A 17 ans, elle voulait être libre. Libre d’aller et de venir, libre de vivre sa vie comme elle en avait décidé.
10 ans après, je pense à ses proches. Kahina et Waïba, ses sœurs, qui sont là ce soir. Je pense à son à son père. Je salue le courage de cet homme qui le premier a dit « Ma fille est morte parce qu’elle était une fille ».
Morte parce que femme.
Je souhaite que notre pays puisse entendre ces mots « Morte parce que femme ». Pourquoi avons-nous tant de mal à nommer les choses ? A chaque fois que quelqu’un dit le mot « querelle » au lieu de « crime », ou le mot « dispute » ou lieu de « délit », il ou elle, volontairement ou non, cache la réalité. Amoindrit la gravité des faits.

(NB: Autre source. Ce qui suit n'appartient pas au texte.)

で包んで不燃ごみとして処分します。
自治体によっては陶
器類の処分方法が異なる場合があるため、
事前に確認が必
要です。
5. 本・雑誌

C’est grâce à la mobilisation de la famille de Sohane et à la Ligue du Droit International des Femmes que pour la première fois dans l’histoire de notre République, nous avons qualifié un crime de « sexiste ». On a mis un mot sur l’horreur. On a reconnu qu’être femme, en France, au XXIème siècle, pouvait encore couter la vie.
Il y a des milliers de Sohane dans notre pays comme dans le monde. Des femmes de tous les âges, blanches ou noires, grandes ou petites, ouvrières ou cheffe d’entreprises, habitant à Neuilly ou à Vitry, à New York ou à Brazzaville, à Pekin ou à Mexico. Les violences faites aux femmes traversent le monde et traversent toutes nos sociétés. Et depuis des millénaires, le monde reste sourd et muet devant le massacre.
Je fais ce soir un rêve. Celui que, comme le dit la plaque posée ici, « les garçons et filles vivent mieux ensemble dans l’égalité et le respect ». Ce rêve n’est pas inaccessible. Il dépend de nous, de notre volonté de faire changer les mentalités, pour faire changer la réalité.
Sohane, nous ne t’oublions pas. Tu restes dans nos esprits, comme une invitation à la révolte contre les violences sexistes et comme une exhortation permanente à défendre, partout et tout le temps, la liberté des femmes.